Recorded information Start Marker

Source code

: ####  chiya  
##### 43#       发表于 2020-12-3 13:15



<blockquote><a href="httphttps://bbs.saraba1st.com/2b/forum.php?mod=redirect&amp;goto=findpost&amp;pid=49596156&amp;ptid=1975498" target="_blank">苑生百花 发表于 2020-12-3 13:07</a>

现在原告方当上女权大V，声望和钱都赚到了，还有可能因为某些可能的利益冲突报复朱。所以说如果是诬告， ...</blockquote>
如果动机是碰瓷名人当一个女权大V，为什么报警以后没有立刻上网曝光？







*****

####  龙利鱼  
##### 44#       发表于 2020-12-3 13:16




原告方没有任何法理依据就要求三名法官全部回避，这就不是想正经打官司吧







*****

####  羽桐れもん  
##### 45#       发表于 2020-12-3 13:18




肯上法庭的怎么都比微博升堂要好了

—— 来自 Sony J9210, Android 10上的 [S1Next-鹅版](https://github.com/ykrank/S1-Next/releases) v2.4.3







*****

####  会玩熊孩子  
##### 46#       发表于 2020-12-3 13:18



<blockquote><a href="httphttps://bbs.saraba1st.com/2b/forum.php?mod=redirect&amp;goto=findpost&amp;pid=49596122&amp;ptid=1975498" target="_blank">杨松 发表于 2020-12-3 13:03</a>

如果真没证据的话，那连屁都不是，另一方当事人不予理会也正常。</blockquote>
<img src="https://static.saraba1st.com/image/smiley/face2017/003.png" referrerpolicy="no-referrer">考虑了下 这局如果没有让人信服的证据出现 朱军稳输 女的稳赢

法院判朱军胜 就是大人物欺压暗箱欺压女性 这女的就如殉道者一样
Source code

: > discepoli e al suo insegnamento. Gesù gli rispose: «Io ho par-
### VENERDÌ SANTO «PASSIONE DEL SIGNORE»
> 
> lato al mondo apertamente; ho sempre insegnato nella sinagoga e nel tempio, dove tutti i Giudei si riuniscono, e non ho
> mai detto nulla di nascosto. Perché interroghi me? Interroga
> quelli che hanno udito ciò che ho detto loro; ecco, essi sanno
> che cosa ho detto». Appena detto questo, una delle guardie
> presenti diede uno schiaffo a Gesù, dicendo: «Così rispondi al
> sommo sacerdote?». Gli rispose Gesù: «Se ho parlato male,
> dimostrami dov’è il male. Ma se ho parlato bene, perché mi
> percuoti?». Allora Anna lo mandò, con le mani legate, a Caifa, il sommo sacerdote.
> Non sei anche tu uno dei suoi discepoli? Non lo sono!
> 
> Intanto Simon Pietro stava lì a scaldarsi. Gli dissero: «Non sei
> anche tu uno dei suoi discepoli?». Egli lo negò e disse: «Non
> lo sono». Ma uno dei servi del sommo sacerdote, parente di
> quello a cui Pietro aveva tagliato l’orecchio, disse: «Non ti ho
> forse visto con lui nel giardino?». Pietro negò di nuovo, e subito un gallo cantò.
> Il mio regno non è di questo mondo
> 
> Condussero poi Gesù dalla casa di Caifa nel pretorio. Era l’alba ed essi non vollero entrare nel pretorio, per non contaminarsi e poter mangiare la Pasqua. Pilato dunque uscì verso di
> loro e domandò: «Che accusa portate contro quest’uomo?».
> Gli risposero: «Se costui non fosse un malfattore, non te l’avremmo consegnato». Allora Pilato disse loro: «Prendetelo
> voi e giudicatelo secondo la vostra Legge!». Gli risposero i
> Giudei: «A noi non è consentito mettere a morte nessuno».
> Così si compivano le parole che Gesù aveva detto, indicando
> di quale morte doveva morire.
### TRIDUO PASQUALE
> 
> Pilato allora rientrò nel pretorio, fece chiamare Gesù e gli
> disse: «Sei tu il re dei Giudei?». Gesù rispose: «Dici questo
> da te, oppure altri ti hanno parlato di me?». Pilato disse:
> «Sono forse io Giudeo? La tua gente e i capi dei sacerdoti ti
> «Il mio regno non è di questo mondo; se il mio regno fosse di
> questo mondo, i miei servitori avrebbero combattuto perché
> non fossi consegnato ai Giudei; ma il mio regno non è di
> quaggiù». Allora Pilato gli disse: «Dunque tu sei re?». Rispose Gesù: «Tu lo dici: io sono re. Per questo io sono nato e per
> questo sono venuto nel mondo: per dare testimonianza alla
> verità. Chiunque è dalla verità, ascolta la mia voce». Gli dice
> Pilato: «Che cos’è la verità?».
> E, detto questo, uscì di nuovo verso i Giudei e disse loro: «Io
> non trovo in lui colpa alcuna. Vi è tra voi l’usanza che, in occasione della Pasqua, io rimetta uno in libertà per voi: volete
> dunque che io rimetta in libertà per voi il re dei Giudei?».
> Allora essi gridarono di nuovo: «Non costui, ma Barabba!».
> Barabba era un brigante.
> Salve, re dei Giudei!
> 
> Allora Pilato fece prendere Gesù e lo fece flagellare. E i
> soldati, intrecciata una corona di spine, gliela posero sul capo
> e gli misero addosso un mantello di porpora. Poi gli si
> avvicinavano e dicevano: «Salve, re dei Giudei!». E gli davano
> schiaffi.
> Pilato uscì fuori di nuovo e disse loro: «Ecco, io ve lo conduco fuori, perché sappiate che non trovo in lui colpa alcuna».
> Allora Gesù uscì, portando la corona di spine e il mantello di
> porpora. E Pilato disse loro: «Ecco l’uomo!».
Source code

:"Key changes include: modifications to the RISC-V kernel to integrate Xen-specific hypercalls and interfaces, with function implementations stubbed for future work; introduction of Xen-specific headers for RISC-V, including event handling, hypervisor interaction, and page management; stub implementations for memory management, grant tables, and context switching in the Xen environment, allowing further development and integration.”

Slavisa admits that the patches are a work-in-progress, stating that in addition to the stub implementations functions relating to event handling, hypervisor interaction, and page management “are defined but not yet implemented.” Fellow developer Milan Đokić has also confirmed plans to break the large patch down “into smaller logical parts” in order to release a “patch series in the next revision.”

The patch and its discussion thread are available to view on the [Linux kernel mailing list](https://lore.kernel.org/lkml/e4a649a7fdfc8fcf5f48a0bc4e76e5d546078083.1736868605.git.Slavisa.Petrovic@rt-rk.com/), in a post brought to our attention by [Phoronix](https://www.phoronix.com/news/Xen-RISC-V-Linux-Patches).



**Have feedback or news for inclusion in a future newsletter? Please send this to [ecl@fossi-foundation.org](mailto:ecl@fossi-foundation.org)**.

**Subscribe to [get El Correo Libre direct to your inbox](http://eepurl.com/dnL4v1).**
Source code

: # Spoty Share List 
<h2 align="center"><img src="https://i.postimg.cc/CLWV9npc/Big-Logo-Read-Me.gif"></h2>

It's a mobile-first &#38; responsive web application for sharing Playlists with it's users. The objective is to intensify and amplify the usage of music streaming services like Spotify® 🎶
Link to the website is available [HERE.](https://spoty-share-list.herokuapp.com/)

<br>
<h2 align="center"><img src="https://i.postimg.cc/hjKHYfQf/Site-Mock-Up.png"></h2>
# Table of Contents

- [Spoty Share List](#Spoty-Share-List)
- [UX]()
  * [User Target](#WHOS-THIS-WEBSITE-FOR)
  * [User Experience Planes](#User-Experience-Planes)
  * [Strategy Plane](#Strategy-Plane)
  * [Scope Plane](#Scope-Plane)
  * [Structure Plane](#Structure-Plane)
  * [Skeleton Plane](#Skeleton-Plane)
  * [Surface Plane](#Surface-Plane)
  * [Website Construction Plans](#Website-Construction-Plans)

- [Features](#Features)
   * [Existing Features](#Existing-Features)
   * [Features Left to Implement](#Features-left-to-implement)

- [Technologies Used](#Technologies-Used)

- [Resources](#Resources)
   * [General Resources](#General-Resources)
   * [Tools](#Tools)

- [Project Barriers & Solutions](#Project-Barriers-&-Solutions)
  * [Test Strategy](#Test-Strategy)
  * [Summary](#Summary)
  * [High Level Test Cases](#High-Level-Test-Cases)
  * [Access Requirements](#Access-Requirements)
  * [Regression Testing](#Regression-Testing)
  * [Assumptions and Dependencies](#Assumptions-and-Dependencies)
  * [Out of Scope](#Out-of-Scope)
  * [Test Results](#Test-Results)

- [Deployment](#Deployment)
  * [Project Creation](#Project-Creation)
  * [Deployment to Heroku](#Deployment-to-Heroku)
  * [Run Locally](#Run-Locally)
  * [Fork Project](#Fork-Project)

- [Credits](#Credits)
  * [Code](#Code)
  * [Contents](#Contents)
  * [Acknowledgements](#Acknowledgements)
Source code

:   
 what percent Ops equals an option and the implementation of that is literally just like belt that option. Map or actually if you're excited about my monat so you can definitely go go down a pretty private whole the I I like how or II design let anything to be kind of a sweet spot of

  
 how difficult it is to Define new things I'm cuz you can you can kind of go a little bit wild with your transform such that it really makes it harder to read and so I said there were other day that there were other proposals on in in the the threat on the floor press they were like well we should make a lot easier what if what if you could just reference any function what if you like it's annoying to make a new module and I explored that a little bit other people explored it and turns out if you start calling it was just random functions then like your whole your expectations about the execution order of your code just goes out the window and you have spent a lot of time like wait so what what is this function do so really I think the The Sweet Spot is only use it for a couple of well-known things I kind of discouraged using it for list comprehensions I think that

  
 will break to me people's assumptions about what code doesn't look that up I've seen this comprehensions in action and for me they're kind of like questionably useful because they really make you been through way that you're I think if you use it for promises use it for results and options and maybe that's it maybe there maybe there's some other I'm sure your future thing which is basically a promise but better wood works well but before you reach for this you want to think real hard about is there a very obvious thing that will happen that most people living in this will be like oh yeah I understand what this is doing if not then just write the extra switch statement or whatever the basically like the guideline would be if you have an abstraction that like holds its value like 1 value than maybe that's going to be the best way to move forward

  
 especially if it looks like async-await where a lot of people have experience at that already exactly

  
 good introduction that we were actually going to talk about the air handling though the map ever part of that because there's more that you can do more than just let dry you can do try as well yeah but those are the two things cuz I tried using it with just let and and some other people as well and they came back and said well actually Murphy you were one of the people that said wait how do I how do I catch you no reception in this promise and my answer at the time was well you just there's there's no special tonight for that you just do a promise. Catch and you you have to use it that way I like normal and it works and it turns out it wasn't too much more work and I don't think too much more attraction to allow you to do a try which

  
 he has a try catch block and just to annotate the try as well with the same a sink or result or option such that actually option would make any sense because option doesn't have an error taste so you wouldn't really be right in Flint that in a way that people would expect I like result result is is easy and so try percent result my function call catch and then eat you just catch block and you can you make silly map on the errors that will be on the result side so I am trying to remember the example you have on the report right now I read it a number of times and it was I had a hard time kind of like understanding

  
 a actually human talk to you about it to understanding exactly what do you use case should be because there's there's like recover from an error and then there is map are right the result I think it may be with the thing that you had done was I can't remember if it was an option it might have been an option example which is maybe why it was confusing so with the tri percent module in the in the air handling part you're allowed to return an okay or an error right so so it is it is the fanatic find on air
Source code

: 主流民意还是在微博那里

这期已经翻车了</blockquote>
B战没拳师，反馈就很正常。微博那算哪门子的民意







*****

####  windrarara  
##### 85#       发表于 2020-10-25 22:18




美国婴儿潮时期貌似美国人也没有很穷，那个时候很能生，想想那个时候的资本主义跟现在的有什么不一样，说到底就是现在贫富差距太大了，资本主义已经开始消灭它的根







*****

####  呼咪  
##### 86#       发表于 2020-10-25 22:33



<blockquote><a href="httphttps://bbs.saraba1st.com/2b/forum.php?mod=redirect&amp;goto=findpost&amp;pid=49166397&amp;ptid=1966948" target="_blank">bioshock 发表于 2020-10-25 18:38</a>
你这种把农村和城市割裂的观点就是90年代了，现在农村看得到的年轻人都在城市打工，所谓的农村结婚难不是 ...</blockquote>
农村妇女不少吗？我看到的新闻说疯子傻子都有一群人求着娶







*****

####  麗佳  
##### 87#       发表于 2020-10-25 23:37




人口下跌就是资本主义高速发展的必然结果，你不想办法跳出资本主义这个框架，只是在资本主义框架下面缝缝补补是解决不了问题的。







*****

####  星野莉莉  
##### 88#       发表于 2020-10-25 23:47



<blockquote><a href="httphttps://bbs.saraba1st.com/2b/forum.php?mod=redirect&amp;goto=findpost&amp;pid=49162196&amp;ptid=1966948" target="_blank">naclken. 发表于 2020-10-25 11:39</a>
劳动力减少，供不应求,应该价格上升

Recorded information End Marker

Exercise prompt: Anywhere the listing shows the word "morte", copy the full line.

Answer to this exercise:
> Giudei: «A noi non è consentito mettere a morte nessuno».
> di quale morte doveva morire.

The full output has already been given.